According to Nir Zicherman, head of Spotify’s Audiobooks and Gated Content Vertical, the platform “will soon be a place where consumers can purchase and listen to their favorite audiobooks, right in Spotify.”

This is good news for regular Spotify users and audiobook fans. You have to admit that Spotify has a great UI and an excellent personalization algorithm that makes the discovery of new music so easy.

Though they are getting preferential treatment from Google which makes their life a little bit easier. They even admitted as much at the Investor Day event. Not that we want to play spoilsport to the festivities, it just makes you wonder why others don’t get the same treatment.


5. LinkedIn adding new creator tools

The Creator Mode on LinkedIn hit its one-year anniversary recently and it also got the perfect birthday gift of 10 million members using the feature.

Now they’ve announced new features for Creator Mode that will further the connection between creators and their followers. These include expanding the Audio Event access to more creators, highlighting a URL on their profile, and methods to gain more followers.

Previously, the Audio Event feature was limited to a few creators but now it’ll be available to more provided that these creators meet all the community policy requirements. Creators used the Audio Event to host conversations with thought leaders, connect with followers, conduct ask-me-anything sessions, etc. 

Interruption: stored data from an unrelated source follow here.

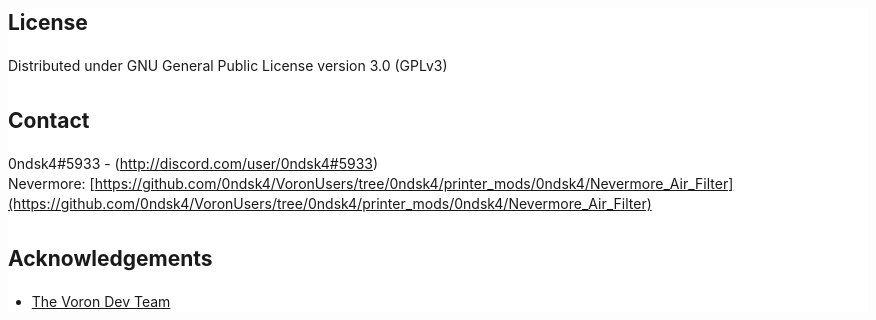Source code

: 
## License

Distributed under GNU General Public License version 3.0 (GPLv3)




## Contact

0ndsk4#5933  - (http://discord.com/user/0ndsk4#5933) <BR>
Nevermore: [https://github.com/0ndsk4/VoronUsers/tree/0ndsk4/printer_mods/0ndsk4/Nevermore_Air_Filter](https://github.com/0ndsk4/VoronUsers/tree/0ndsk4/printer_mods/0ndsk4/Nevermore_Air_Filter)




## Acknowledgements
* [The Voron Dev Team](https://vorondesign.com/)









[product-screenshot]: images/screenshot.png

Like many other platforms, LinkedIn is also trying to tap into the audio space with a live event feature to increase engagement and make the platform attractive to its users.

Other features include adding a URL to the top of your profile so that people who visit your profile could potentially be directed to your business website or blog.

LinkedIn will also introduce a button that will allow users of other platforms to follow you on LinkedIn. They’ve also made it easier for creators to be found through search, connection requests become automatic followers, and more.

If you’re a content creator, LinkedIn could be a great place to showcase your work and network with other creators.